### WORK ITEM
The answer must be a single number: how many lines of the records below hold the word "Check".

[Stored data entries]
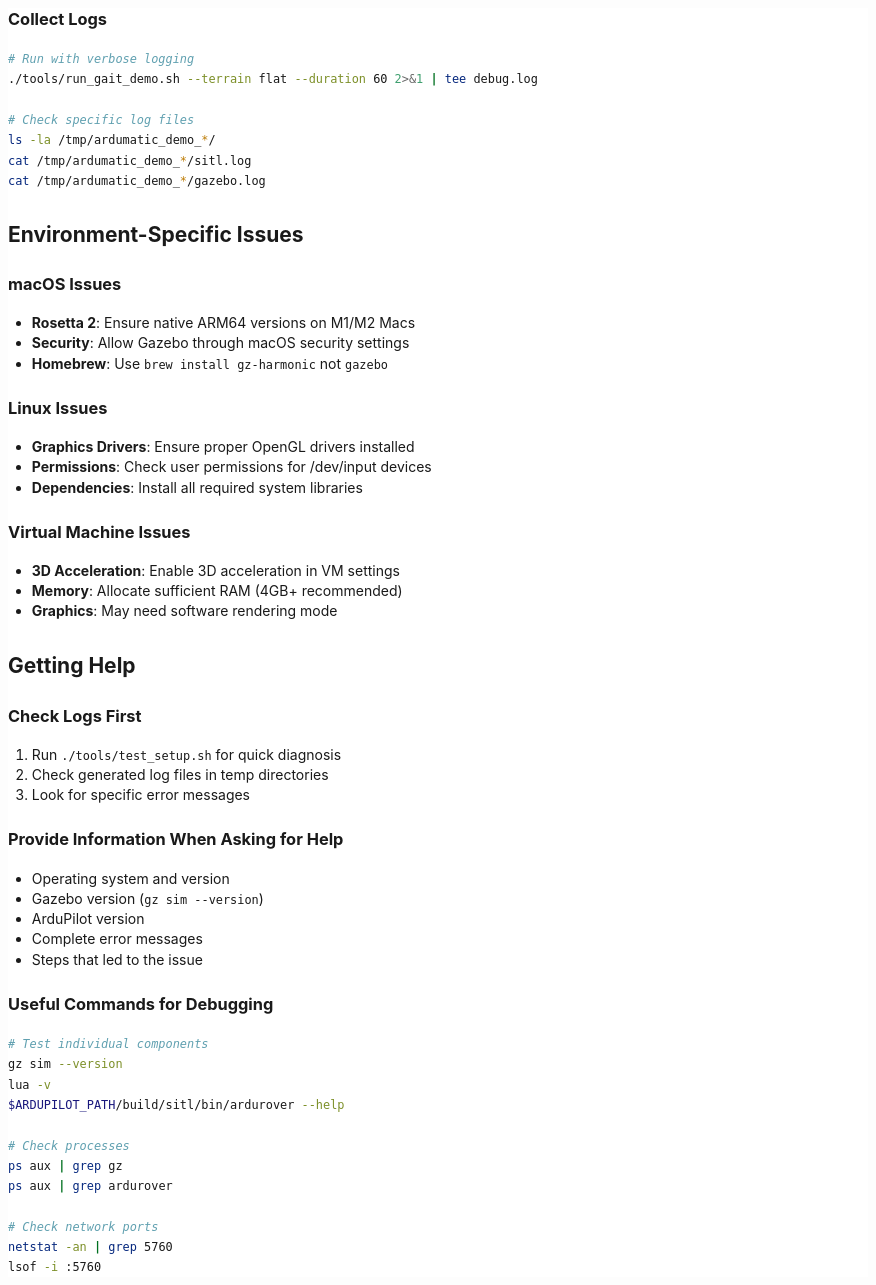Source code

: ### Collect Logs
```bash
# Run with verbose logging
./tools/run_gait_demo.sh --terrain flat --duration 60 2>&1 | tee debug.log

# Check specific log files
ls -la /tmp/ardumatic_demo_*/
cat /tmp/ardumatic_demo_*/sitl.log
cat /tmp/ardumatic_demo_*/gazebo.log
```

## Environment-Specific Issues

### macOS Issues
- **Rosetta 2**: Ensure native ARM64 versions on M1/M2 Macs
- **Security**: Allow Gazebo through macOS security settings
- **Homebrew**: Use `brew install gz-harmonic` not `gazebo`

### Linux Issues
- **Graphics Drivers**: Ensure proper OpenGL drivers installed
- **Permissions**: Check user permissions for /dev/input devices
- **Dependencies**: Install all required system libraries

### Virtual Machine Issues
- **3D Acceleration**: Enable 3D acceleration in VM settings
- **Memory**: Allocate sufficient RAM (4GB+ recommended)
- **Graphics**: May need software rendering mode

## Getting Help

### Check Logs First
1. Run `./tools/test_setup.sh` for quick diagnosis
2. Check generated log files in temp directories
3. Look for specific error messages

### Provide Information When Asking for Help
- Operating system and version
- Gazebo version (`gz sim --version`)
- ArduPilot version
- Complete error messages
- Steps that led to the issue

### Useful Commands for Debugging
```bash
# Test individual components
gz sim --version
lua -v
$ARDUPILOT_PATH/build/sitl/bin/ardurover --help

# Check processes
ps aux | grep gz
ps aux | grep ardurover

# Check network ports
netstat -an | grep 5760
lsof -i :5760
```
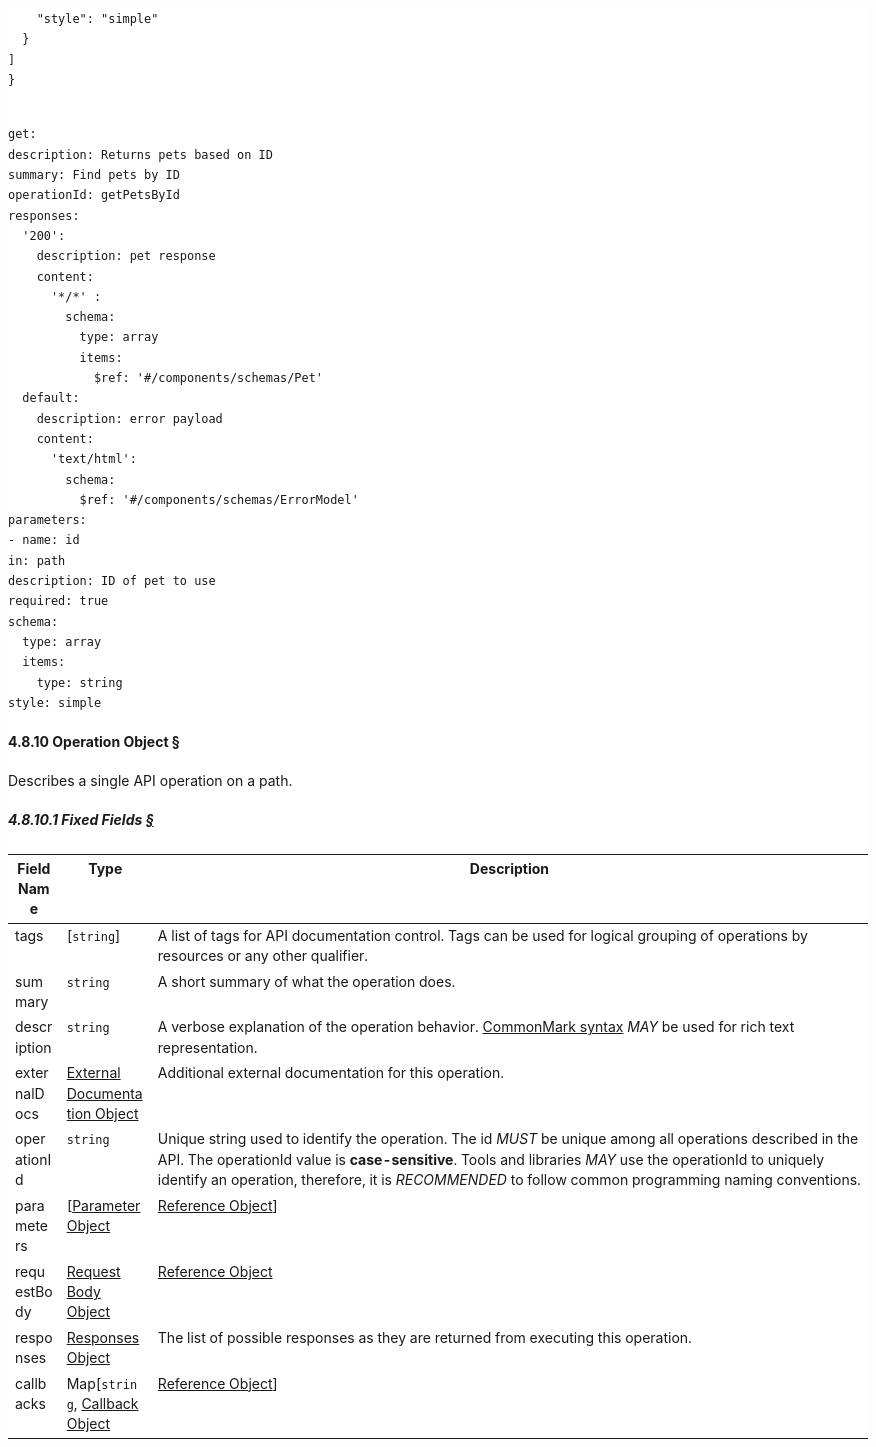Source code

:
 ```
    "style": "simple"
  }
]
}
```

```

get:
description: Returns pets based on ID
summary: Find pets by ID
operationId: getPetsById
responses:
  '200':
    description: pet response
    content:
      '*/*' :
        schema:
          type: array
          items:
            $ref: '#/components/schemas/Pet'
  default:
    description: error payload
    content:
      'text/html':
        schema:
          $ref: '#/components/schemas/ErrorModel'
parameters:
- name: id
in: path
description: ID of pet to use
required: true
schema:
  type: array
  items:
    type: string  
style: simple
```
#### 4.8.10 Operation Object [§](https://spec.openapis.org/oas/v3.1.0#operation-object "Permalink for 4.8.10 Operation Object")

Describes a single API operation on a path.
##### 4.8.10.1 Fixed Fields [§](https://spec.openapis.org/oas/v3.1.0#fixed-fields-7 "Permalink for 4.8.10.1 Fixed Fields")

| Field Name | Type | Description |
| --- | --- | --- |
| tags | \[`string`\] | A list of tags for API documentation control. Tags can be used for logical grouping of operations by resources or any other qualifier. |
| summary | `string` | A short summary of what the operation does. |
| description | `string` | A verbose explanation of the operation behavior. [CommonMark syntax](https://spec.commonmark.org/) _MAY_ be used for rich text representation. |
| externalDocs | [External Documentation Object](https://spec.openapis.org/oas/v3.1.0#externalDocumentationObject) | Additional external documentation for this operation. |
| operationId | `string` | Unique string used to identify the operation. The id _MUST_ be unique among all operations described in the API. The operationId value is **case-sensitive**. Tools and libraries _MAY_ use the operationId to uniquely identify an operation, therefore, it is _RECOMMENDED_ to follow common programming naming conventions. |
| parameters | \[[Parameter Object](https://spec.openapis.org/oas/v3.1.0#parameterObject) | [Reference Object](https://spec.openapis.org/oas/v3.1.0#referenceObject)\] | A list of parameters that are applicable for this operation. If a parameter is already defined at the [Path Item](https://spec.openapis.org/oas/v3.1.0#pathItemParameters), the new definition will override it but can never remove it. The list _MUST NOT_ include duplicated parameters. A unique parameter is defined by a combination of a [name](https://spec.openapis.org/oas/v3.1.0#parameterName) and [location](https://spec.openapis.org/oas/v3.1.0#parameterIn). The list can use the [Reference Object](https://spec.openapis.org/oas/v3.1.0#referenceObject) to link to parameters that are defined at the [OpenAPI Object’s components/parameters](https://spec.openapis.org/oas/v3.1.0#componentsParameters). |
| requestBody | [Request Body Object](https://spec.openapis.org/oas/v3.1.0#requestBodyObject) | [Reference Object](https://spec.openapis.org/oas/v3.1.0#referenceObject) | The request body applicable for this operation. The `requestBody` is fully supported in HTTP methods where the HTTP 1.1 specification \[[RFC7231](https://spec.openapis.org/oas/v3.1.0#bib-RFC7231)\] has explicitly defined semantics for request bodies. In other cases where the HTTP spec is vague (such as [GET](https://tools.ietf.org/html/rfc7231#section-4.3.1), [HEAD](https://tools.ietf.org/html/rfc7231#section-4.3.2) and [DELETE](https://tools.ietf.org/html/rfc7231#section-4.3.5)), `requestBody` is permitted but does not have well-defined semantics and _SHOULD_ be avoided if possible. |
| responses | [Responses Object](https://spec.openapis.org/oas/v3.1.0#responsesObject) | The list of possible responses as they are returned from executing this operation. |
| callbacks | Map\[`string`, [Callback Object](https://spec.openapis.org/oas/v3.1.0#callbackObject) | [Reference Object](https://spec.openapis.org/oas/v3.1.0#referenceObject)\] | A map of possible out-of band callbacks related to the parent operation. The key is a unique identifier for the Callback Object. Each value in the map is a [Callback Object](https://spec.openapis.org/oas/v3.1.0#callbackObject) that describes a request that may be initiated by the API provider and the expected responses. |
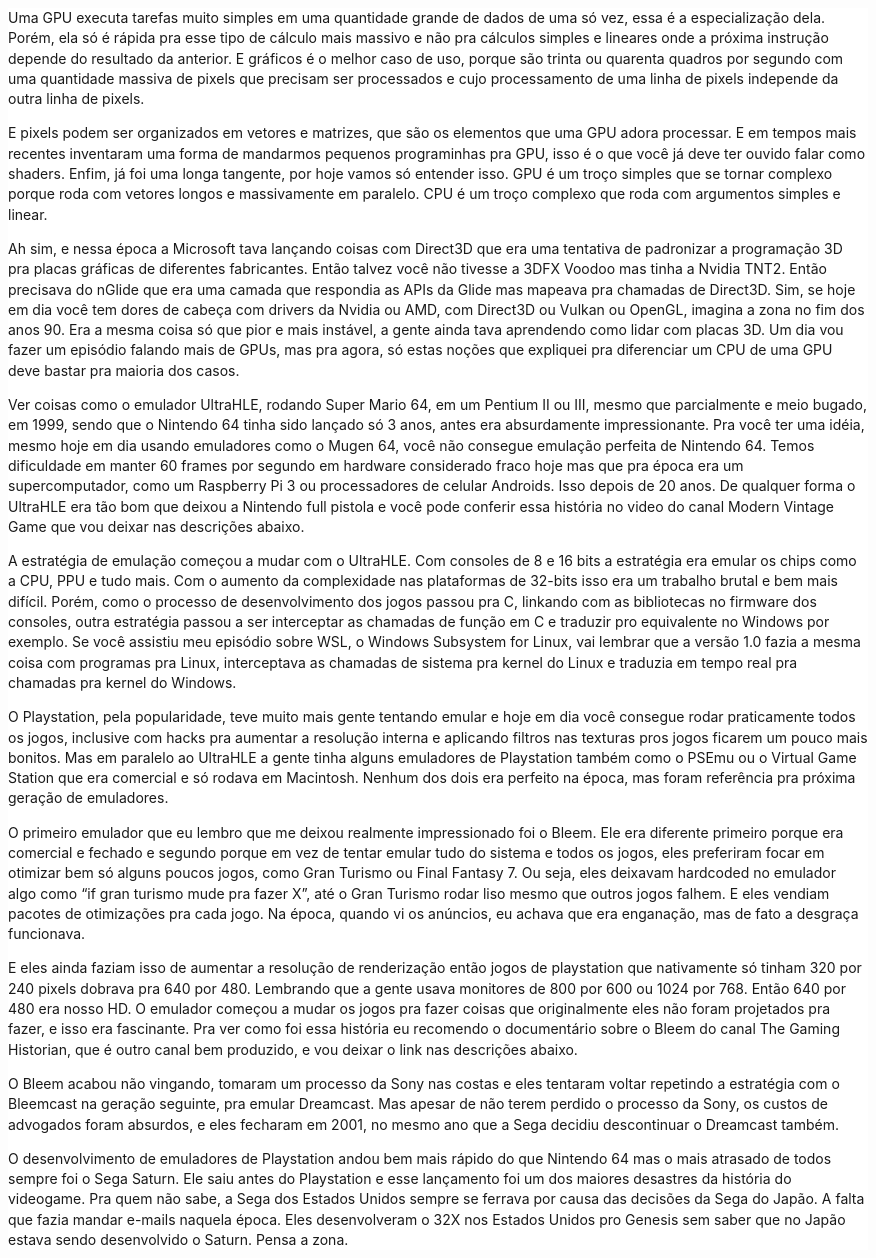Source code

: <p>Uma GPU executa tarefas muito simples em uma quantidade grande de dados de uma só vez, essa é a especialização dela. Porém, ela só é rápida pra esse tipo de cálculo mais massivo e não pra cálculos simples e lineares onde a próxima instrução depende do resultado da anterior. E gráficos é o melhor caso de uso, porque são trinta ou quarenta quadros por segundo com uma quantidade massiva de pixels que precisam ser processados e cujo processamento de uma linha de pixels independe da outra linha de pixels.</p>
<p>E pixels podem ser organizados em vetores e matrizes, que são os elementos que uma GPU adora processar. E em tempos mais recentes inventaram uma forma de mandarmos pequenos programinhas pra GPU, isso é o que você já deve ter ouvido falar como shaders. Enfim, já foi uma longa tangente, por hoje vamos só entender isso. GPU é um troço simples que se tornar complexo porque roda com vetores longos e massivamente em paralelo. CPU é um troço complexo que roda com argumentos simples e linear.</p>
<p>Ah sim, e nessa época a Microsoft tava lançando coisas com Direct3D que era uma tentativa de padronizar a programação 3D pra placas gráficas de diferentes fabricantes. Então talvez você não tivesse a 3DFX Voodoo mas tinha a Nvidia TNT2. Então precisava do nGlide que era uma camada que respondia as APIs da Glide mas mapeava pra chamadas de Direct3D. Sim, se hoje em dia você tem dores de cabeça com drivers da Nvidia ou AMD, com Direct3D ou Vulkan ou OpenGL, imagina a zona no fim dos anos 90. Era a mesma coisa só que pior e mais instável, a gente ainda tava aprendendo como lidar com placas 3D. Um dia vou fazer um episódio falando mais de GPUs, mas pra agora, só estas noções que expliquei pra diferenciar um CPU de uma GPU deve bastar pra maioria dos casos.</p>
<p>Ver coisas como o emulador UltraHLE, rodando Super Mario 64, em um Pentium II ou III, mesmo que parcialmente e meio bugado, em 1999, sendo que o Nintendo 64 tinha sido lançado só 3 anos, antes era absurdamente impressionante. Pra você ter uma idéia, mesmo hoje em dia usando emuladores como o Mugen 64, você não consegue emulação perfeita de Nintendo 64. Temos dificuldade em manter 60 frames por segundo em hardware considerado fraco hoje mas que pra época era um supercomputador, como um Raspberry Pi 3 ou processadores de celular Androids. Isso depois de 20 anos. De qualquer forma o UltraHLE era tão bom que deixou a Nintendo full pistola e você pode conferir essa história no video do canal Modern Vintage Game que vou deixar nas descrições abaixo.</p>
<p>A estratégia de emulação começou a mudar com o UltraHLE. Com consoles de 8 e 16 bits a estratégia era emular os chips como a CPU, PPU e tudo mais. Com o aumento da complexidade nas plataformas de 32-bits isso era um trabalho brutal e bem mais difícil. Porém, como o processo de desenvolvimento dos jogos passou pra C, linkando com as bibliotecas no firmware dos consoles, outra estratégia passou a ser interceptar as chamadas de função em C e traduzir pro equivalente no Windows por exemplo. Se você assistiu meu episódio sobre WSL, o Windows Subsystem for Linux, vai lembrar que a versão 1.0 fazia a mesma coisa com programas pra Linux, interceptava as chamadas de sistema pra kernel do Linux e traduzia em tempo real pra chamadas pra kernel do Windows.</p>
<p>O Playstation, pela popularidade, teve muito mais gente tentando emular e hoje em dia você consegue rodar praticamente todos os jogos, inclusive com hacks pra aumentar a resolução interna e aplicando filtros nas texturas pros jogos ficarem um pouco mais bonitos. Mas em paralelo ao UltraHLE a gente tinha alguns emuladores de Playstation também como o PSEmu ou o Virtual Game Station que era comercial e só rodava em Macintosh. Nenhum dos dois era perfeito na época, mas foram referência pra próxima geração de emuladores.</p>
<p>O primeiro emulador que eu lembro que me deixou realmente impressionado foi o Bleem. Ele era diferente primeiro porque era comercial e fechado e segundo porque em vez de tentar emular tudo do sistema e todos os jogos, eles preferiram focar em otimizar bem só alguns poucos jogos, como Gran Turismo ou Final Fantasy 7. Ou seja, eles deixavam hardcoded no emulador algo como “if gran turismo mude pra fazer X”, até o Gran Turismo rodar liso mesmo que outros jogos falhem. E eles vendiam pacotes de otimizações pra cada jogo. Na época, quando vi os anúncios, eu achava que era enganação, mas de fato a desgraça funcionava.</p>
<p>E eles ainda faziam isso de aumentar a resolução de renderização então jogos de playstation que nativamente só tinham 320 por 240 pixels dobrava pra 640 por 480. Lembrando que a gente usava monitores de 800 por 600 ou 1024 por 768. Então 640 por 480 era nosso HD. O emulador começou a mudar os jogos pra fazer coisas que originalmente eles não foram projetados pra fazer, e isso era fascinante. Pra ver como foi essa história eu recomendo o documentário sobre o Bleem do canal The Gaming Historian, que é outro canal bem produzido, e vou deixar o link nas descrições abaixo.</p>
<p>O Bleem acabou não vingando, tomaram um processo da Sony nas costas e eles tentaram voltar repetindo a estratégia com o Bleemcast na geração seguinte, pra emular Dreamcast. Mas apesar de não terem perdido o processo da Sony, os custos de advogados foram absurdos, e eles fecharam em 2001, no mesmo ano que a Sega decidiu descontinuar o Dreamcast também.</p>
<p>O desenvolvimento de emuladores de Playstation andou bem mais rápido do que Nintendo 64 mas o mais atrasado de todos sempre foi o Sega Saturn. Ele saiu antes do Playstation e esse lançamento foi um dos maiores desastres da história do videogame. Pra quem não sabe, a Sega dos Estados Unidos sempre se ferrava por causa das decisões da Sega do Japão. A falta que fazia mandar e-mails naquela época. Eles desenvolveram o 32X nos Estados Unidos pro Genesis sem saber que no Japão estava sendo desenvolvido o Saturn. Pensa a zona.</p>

### SOLUTION TO THE PROBLEM
6